Miguel A. Rocha Valencia 

Parece que los de la Cuarta no entienden que del éxito en el combate a la pandemia de SARS-CoV-2 depende mucho la posible recuperación de un país que, como México acumula malas notas por la ignorancia y necedad presidencial de no asumir medidas efectivas para frenarla. 

Notas negativas como el último lugar de 53 países que nos recetó el ranking de Bloomberg News ni la advertencia de Estados Unidos para que sus connacionales no viajen a nuestro país precisamente por la mala gestión contra la pandemia, que a este ritmo nos hará una amarga Navidad con más de 120 mil muertos y por arriba del millón 270 mil contagios. Eso, en número “oficiales” que nadie cree. 

De acuerdo con la Secretaría de Salud, donde por tercer día la sumatoria de contagios supera la de los peores días de la pandemia, así como el número de fallecidos.
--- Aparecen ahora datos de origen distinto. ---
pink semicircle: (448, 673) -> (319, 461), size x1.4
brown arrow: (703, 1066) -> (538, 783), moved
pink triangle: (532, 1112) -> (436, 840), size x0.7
Al mismo tiempo, expertos extranjeros que califican el manejo de la pandemia en países con peso financiero superior a los 200 mil millones de dólares anuales, advierten podríamos concluir un invierno trágico con cerca de 190 mil muertos por Covid-19. 

El incremento oficial registrado en los últimos 30 días de un 20 por ciento, es similar al repunte de países europeos hace un mes, al cual se calificó de “rebrote”, pero en realidad se trató de un aceleramiento de la pandemia. En Francia e Italia que fueron los casos más graves, se decretó el cierre de todo negocio por la noche. 
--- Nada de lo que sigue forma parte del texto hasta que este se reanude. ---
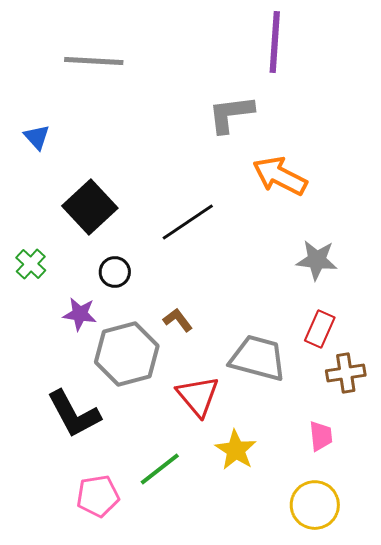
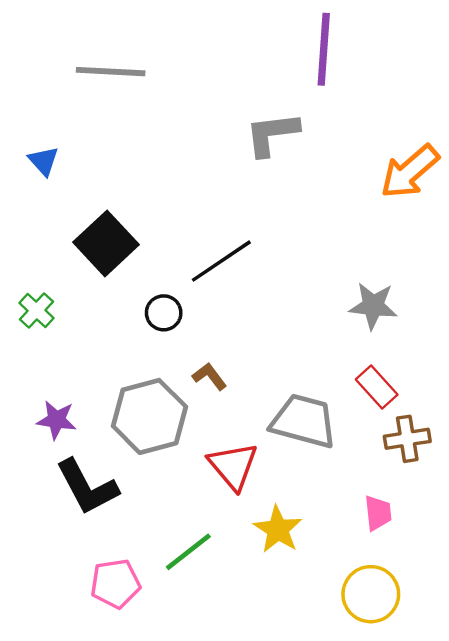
orange arrow: (280, 176) -> (410, 172), moved, turned -68
black circle: (115, 272) -> (164, 313), moved
purple star: (80, 314) -> (57, 420), moved
red rectangle: (320, 329) -> (377, 387), turned -66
Claro, existe la posibilidad de que llegue una vacuna cuya efectividad frene la enfermedad, pero como dice el propio López-Gatell, no la hay y eso, golpea a la economía; no se trata sólo de reabrirla, las consecuencias pueden ser más dañinas, tanto, que algunas empresas que no obtuvieron resultados en el Buen Fin como Best Buy, decidieron cerrar y llevar sus tiendas a países más seguros en todos sentidos, porque no sólo es el tema sanitario sino de política y violencia. 

Por eso, la gestión o manejo de la pandemia es básico; de ello dependen las expectativas de recuperación del país, según reconoce Alejandro Díaz de León, gobernador del Banco de México, quien pese a tener mejores expectativas en este momento, hay “un alto grado de incertidumbre sobre la evolución de la economía global y local para los próximos trimestres” donde el PIB de México podría crecer entre el 2.6 y el 3.3. 

Es decir que la Cuarta debe reconocer que necesita adoptar medidas sanitarias y políticas públicas más acordes con la realidad, sin caprichos ni pena por reconocer que está equivocada para tratar de recomponer el camino y se pueda estimular un proceso en V o V profunda y no uno en W que haría disminuir las posibilidades de recuperación rápida por una que tarde más. 

Por lo pronto al tlatoani olmeca no le importa, para él no es trascendente que a México lo coloquen al último de los países con menor eficiencia en el combate a la pandemia, que sean más de 103 mil los muertos. Para él, todo está bien, su método es el mejor, lo mismo en salud que en economía y seguridad. 

De tal suerte que ni Dios sería capaz de hacerlo cambiar de opinión, incluso él, como mesías macuspanense ahora nos va a mandar su nueva doctrina social para que nos portemos bien según sus parámetros, ignorando la corrupción que le rodea y de la cual es parte confesa. 

Así las cosas, estamos fritos; de nada sirven recetas del Banco de México ni de calificadoras u organismos nacionales o internacionales, San López no va a cambiar y con ello, no tenemos esperanzas de un cambio. Lo mejor es protegernos a nosotros mismos, olvidarnos de políticas públicas que están reprobadas y encomendarnos al creador por los próximos años, claro, si sobrevivimos a la Cuarta.